Hygiene                      [A/B/C/D]
  Unused deps                  [count]
  Misplaced deps               [count]
  Duplicate functionality      [count]

License                      [A/B/C/D]
  Copyleft detected            [count]
  Unknown license              [count]

Configuration                [A/B/C/D]
  Runtime pinned               [yes/no]
  Package mgr pinned           [yes/no]
  Auto-update configured       [yes/no]
  Lockfile committed           [yes/no]
═══════════════════════════════════════════════════
OVERALL                      [A/B/C/D]

USER STORY / PRODUCT COHERENCE
  Summary                      [how dependency risk affects the promised product outcome]
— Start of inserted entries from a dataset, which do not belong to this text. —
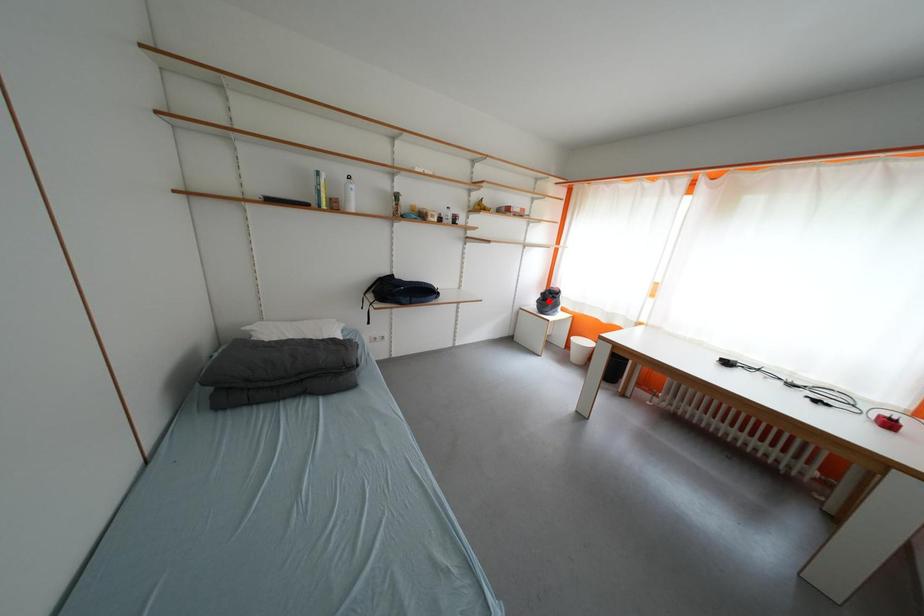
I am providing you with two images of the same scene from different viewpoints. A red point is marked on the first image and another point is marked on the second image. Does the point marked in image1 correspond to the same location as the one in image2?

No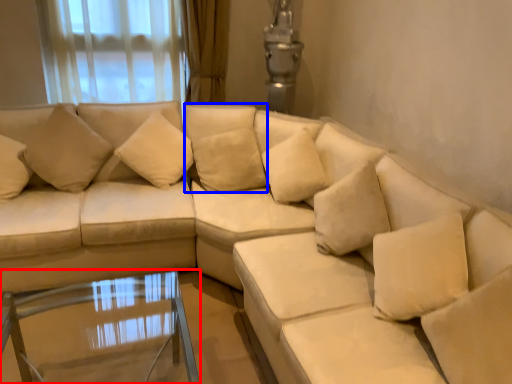
Question: Which point is closer to the camera, table (highlighted by a red box) or pillow (highlighted by a blue box)?

Choices:
 (A) table
 (B) pillow

Answer: (A)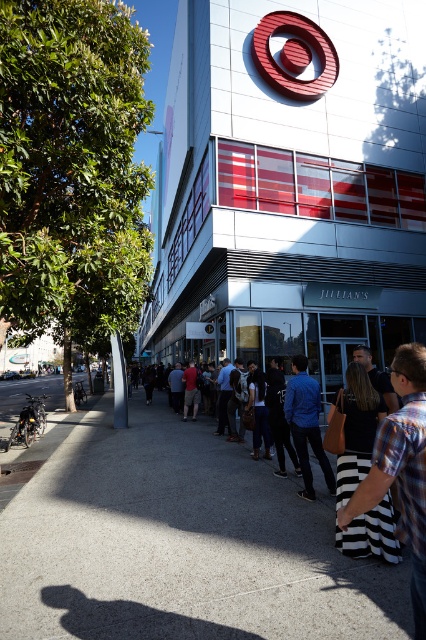
You are standing in front of the Target store and need to reach both the point at coordinates point (37, 588) and point (351, 522). Which point will you reach first as you move forward?

You will reach point (37, 588) first because it is closer to you than point (351, 522), which is further away.

You are standing in front of the Target store and see a denim jacket at center and a red shirt at center. Which clothing item is positioned to the right of the other?

The denim jacket at center is to the right of the red shirt at center.

You are standing in front of the Target store and want to hand a flyer to the person wearing the striped fabric skirt at lower right and the denim jacket at center. Which one can you reach first without moving from your current position?

The striped fabric skirt at lower right is closer to the viewer than the denim jacket at center, so you can reach the person wearing the striped fabric skirt at lower right first without moving.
RISKY ASSUMPTIONS / PROOF GAPS
  - [what was not proved: exploitability, runtime reachability, CI behavior, license certainty, etc.]

Fixed: X issues | Remaining: Y (major upgrades → /404-sf-migrate)
Confidence: [high/medium/low]

Tracking (all modes)

Shared file write protocol for AUDIT_LOG.md and TASKS.md:

  • First load $SHIPFLOW_ROOT/skills/references/operational-record-format.md; new audit and task records must use that traffic-first operational format.
  • Treat the snapshots loaded at skill start as informational only.
  • Right before each write, re-read the target file from disk and use that version as authoritative.
  • Append or replace only the intended row or subsection; never rewrite the whole file from stale context.
  • If the expected anchor moved or changed, re-read once and recompute.
  • If it is still ambiguous after the second read, stop and ask the user instead of forcing the write.

After generating the report and applying fixes:

Log the audit

Create or update traffic-first audit operational records in the target audit logs:

  1. Project-local shipflow_data/workflow/AUDIT_LOG.md: create or update a traffic-first audit: record for the Deps audit.
  2. Project-local ./AUDIT_LOG.md: same project-explicit traffic-first record; keep the required [project] token.

Create either file if missing with a short heading and traffic-first audit records per the shared operational record format.

Update TASKS.md

  1. Local TASKS.md (project root): create or update traffic-first task records for the Deps audit findings.
  2. Project-local shipflow_data/workflow/TASKS.md: find the project section and mirror the same traffic-first task records.

Important

  • BuildFlowz (Bash/Shell) has no package manager — Deps = in legacy compatibility PROJECTS.md. Skip it.
  • SocialFlowz is empty — skip it.
  • Never auto-upgrade major versions. Always recommend /404-sf-migrate for breaking changes.
  • For monorepos (tubeflow), audit all workspace package.json files.
  • For Python projects, check both requirements.txt and pyproject.toml.
  • If npm audit / pip-audit is not available, install it first or use alternative tools.
  • Do not conclude dependencies are healthy from quiet tooling alone. Distinguish no known findings from available tools from supply-chain posture demonstrated sound.
  • If lockfile integrity, registry trust, CI install behavior, or runtime reachability could not be checked, record that explicitly as a proof gap.